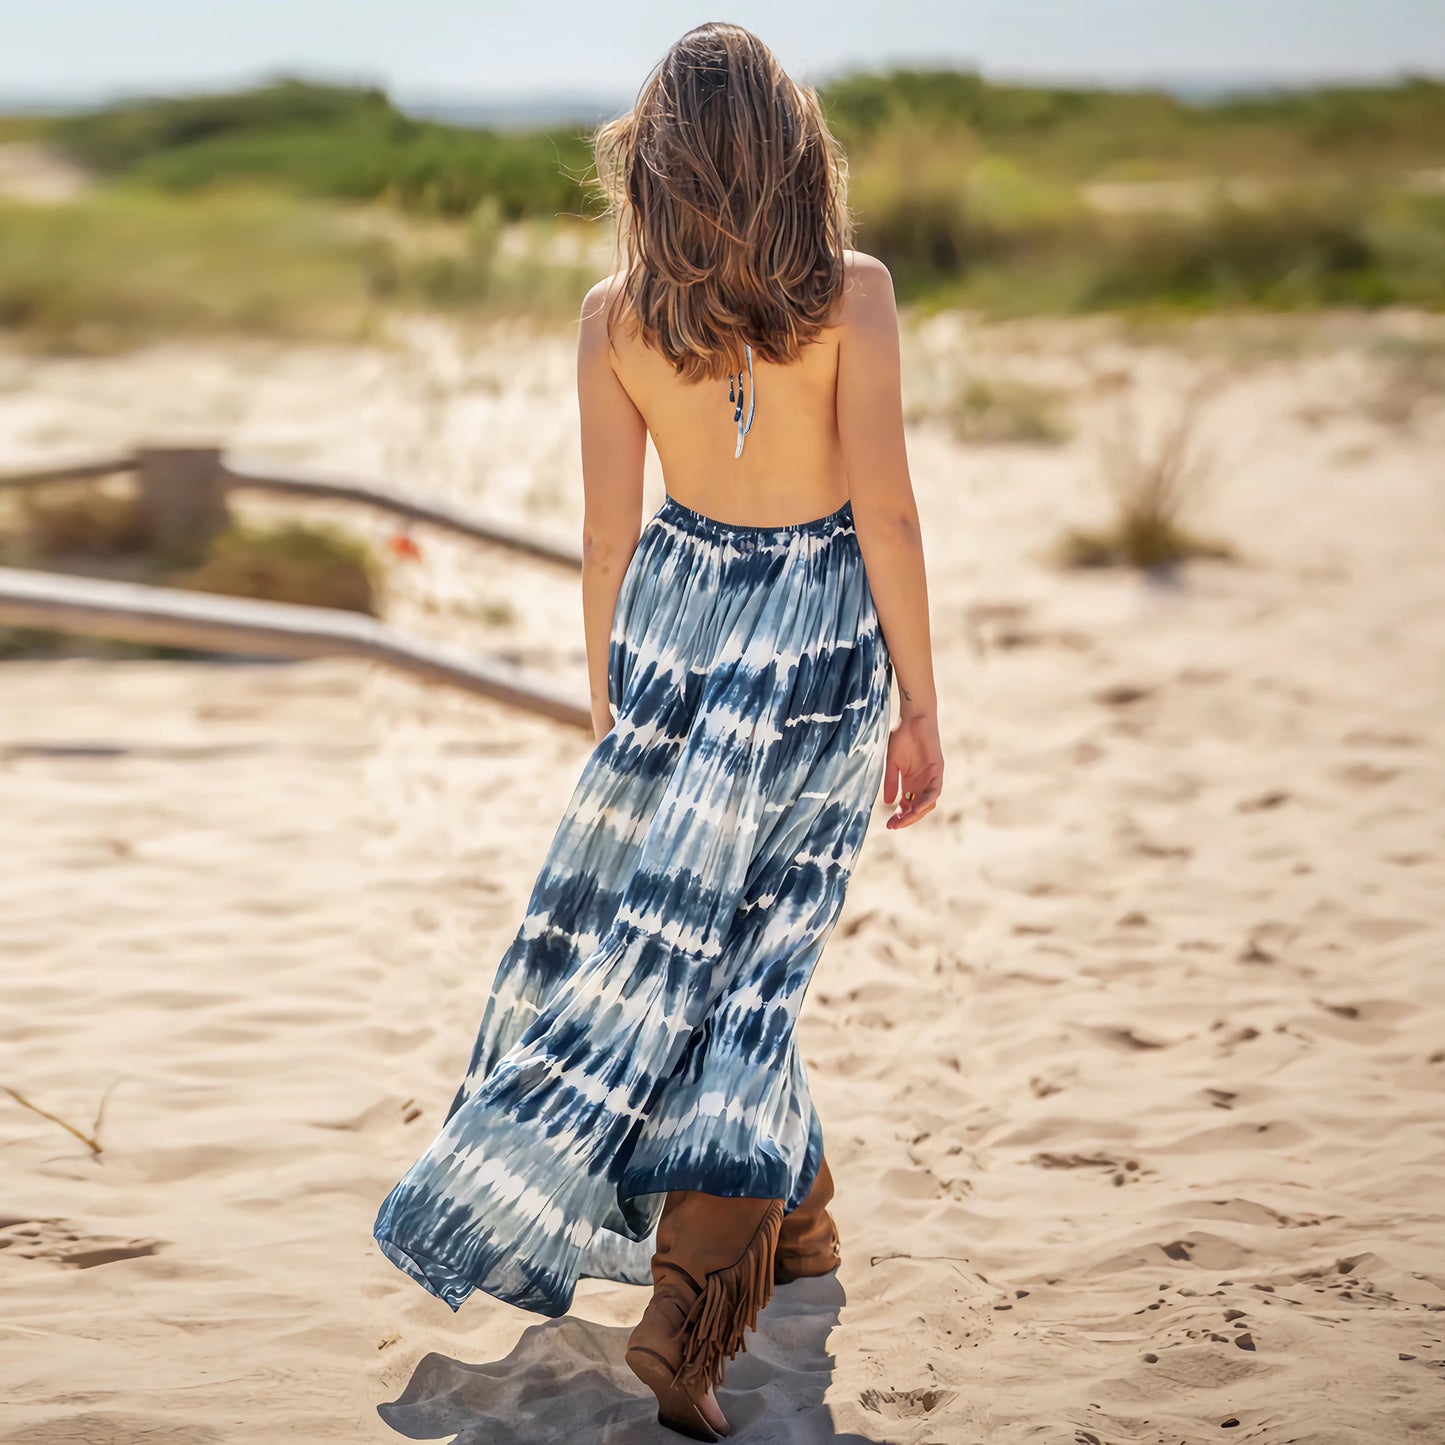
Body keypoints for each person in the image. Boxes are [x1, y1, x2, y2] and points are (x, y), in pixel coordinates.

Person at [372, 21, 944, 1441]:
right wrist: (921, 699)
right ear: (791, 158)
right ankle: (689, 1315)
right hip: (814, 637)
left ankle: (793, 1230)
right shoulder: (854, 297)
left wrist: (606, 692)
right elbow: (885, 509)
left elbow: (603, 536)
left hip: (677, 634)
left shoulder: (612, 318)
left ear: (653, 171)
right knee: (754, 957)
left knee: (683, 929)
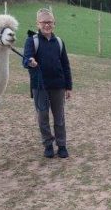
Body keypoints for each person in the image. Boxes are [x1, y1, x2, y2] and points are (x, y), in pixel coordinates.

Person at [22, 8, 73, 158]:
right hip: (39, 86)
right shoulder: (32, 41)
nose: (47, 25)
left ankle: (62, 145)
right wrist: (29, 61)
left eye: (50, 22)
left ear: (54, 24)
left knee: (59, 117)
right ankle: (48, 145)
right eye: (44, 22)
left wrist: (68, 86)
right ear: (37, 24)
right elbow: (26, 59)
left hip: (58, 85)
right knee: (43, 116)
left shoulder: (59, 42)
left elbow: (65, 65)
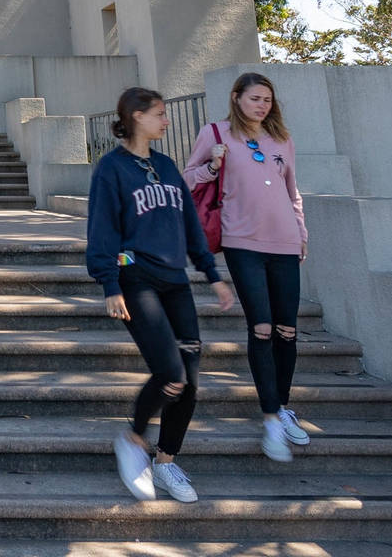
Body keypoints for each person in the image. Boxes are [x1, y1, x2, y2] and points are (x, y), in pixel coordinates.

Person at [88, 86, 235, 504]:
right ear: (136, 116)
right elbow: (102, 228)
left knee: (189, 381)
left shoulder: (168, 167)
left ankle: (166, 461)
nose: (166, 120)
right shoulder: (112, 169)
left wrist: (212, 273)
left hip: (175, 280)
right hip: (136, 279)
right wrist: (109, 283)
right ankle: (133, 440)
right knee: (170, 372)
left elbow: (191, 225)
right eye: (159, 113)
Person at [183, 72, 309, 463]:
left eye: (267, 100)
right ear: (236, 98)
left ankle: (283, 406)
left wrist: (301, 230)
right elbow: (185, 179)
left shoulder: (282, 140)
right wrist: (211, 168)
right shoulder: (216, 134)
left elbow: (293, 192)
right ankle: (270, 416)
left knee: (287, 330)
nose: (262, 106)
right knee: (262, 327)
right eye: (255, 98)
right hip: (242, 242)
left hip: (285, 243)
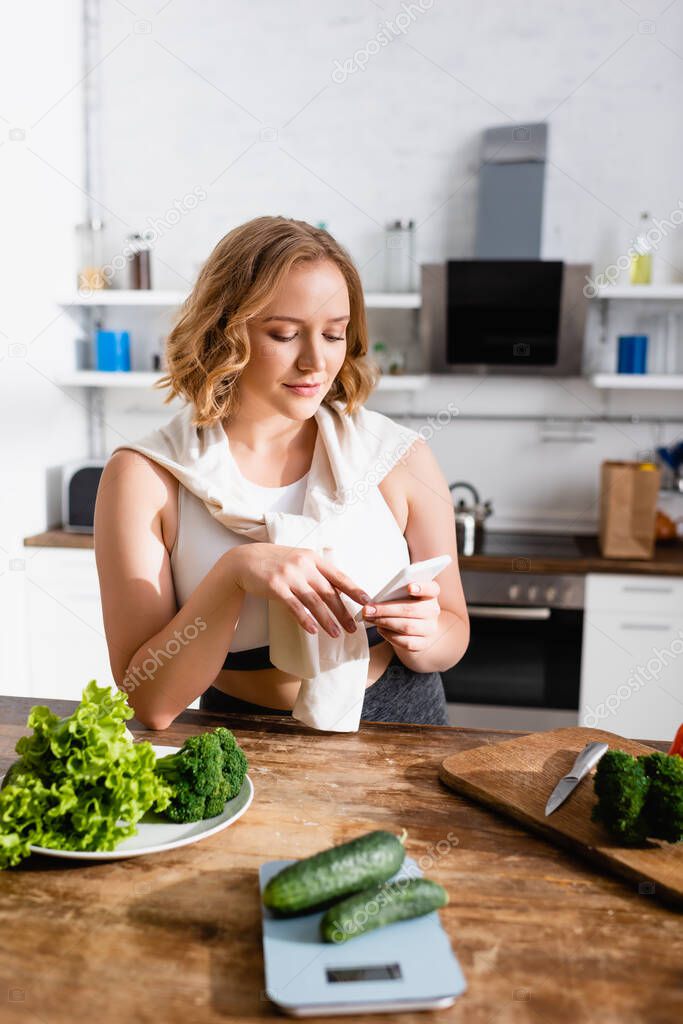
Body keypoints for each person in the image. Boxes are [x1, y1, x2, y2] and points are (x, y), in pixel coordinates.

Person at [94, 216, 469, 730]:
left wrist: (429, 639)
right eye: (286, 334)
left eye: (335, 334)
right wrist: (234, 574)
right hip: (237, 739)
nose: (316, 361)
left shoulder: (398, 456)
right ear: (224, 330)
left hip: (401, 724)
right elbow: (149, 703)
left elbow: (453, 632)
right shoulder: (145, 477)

┄┄┄┄┄┄

■ EXERCISE AIM: Return the data verbatim, leaving out the pictures it holds.

■ ANSWER FOR THE TASK:
Body keypoints for each person in the image. Boxes are [x1, y1, x2, y2] and points are (x, y), in pixel coordinates.

Person at [372, 21, 944, 1441]:
right wrist: (921, 699)
right ear: (791, 158)
right ankle: (689, 1315)
right hip: (814, 637)
left ankle: (793, 1230)
right shoulder: (854, 297)
left wrist: (606, 692)
right elbow: (885, 509)
left elbow: (603, 536)
left hip: (677, 634)
left shoulder: (612, 318)
left ear: (653, 171)
right knee: (754, 957)
left knee: (683, 929)
Body keypoints for each person in the image. Boxes are [x1, y1, x2, y2] and points are (x, y), in pixel coordinates.

Person at [22, 8, 73, 158]:
right hip: (39, 86)
right shoulder: (32, 41)
nose: (47, 25)
left ankle: (62, 145)
right wrist: (29, 61)
left eye: (50, 22)
left ear: (54, 24)
left knee: (59, 117)
right ankle: (48, 145)
right eye: (44, 22)
left wrist: (68, 86)
right ear: (37, 24)
right elbow: (26, 59)
left hip: (58, 85)
right knee: (43, 116)
left shoulder: (59, 42)
left elbow: (65, 65)
Body keypoints for each person in the image. Boxes are [x1, y1, x2, y2] and points are (x, y), in pixel coordinates.

Person at [88, 86, 235, 504]:
right ear: (136, 116)
right elbow: (102, 228)
left knee: (189, 381)
left shoulder: (168, 167)
left ankle: (166, 461)
nose: (166, 120)
right shoulder: (112, 169)
left wrist: (212, 273)
left hip: (175, 280)
right hip: (136, 279)
right wrist: (109, 283)
right ankle: (133, 440)
right knee: (170, 372)
left elbow: (191, 225)
right eye: (159, 113)
Person at [183, 72, 309, 463]:
left eye: (267, 100)
right ear: (236, 98)
left ankle: (283, 406)
left wrist: (301, 230)
right elbow: (185, 179)
left shoulder: (282, 140)
right wrist: (211, 168)
right shoulder: (216, 134)
left elbow: (293, 192)
right ankle: (270, 416)
left knee: (287, 330)
nose: (262, 106)
right knee: (262, 327)
right eye: (255, 98)
right hip: (242, 242)
left hip: (285, 243)
Body keypoints for each person in the image. Boxes are [x1, y1, x2, y2] and points are (x, y), in pixel coordinates.

Person at [94, 216, 469, 730]:
left wrist: (429, 639)
right eye: (286, 334)
left eye: (335, 334)
right wrist: (234, 574)
right hip: (237, 739)
nose: (316, 361)
left shoulder: (398, 456)
right ear: (224, 330)
left hip: (401, 724)
right elbow: (149, 703)
left elbow: (453, 632)
right shoulder: (145, 477)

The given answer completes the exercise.